Worse still, the adulation by some humanists of the human intellect (unique as it appears to be) encourages the old-fashioned nonsense that men and women are specially set apart from other living organisms and, worst of all, that the human race has an evolutionary destiny (formerly God’s permission) to conquer and subdue nature.

“Glory to Man in the highest! for Man is the master of things” wrote Swinburne, my favourite poet. The words are marvellous rhetoric, intended to shock mid-nineteenth century piety, but today, if taken seriously, they would be a recipe for an ecological nightmare. If any other species of animal had caused a quarter as much destruction of life (including annihilation of whole species), degradation of landscape, fouling of the seas and pollution of the air as humanity has, we would have declared such an animal - however smart and intelligent - to be dangerous vermin and would be spending vast resources on destroying it.

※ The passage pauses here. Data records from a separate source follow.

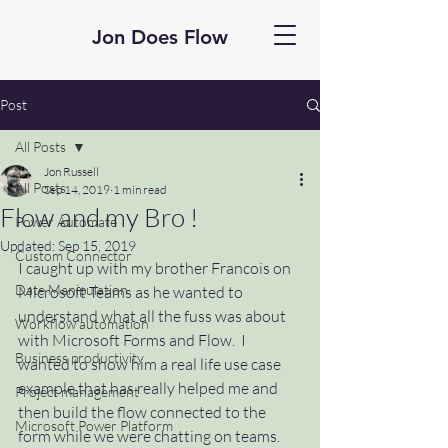
Jon Does Flow
Post
All Posts
Jon Russell
All Posts
Sep 14, 2019
1 min read
Flow and my Bro !
Power Automate
Updated:
Sep 15, 2019
Custom Connector
I caught up with my brother Francois on 
Date Manipulation
Microsoft Teams as he wanted to 
understand what all the fuss was about 
Workflow automation
with Microsoft Forms and Flow.  I 
Business productivity
wanted to show him a real life use case 
example that has really helped me and 
Project management
then build the flow connected to the 
Microsoft Power Platform
form while we were chatting on teams.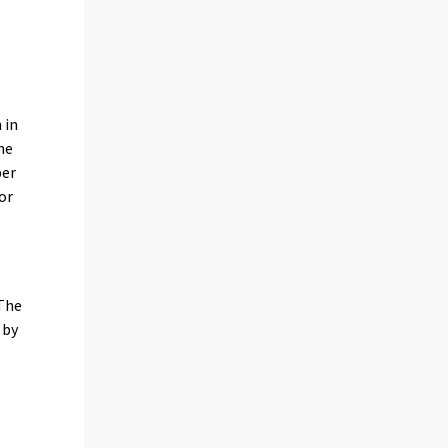
 in
he
per
or
 The
 by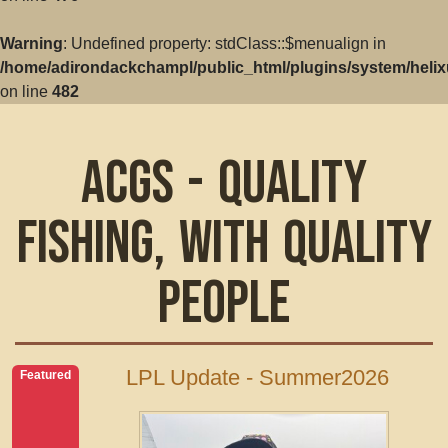
Warning
: Undefined property: stdClass::$menualign in
/home/adirondackchampl/public_html/plugins/system/helix
on line
482
ACGS - Quality
Fishing, with Quality
People
LPL Update - Summer2026
Featured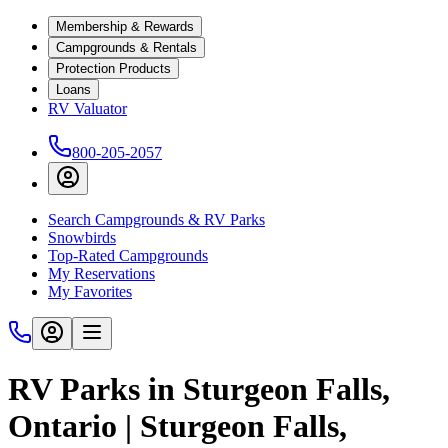
Membership & Rewards
Campgrounds & Rentals
Protection Products
Loans
RV Valuator
800-205-2057
Search Campgrounds & RV Parks
Snowbirds
Top-Rated Campgrounds
My Reservations
My Favorites
RV Parks in Sturgeon Falls,
Ontario | Sturgeon Falls,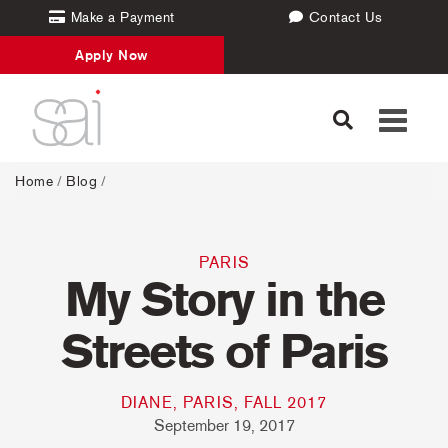
Make a Payment
Contact Us
Apply Now
Toggle
navigati
Home
/
Blog
/
PARIS
My Story in the
Streets of Paris
DIANE, PARIS, FALL 2017
September 19, 2017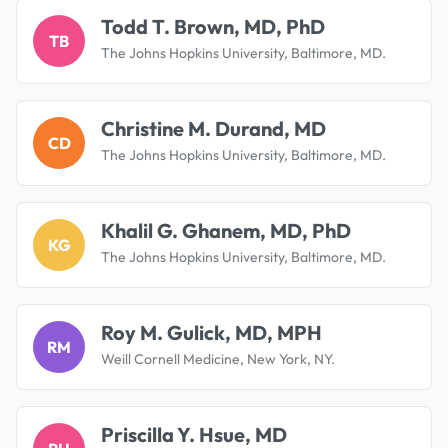
Todd T. Brown, MD, PhD
TB
The Johns Hopkins University, Baltimore, MD.
Christine M. Durand, MD
CD
The Johns Hopkins University, Baltimore, MD.
Khalil G. Ghanem, MD, PhD
KG
The Johns Hopkins University, Baltimore, MD.
Roy M. Gulick, MD, MPH
RM
Weill Cornell Medicine, New York, NY.
Priscilla Y. Hsue, MD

Oh, yawn. At first thought this might be something different.  But it’s just the same old, “human hubris will destroy the planet “claptrap, but believing we are “just part of nature” will convince us to be humble and usher in a new Eden.  (See the last paragraph.)

But if we are not exceptional, why should we care what we do to the planet?  Or to put it another way, if being human is not what gives us the duty to treat the planet responsibly, what on earth does?  Hmmmm?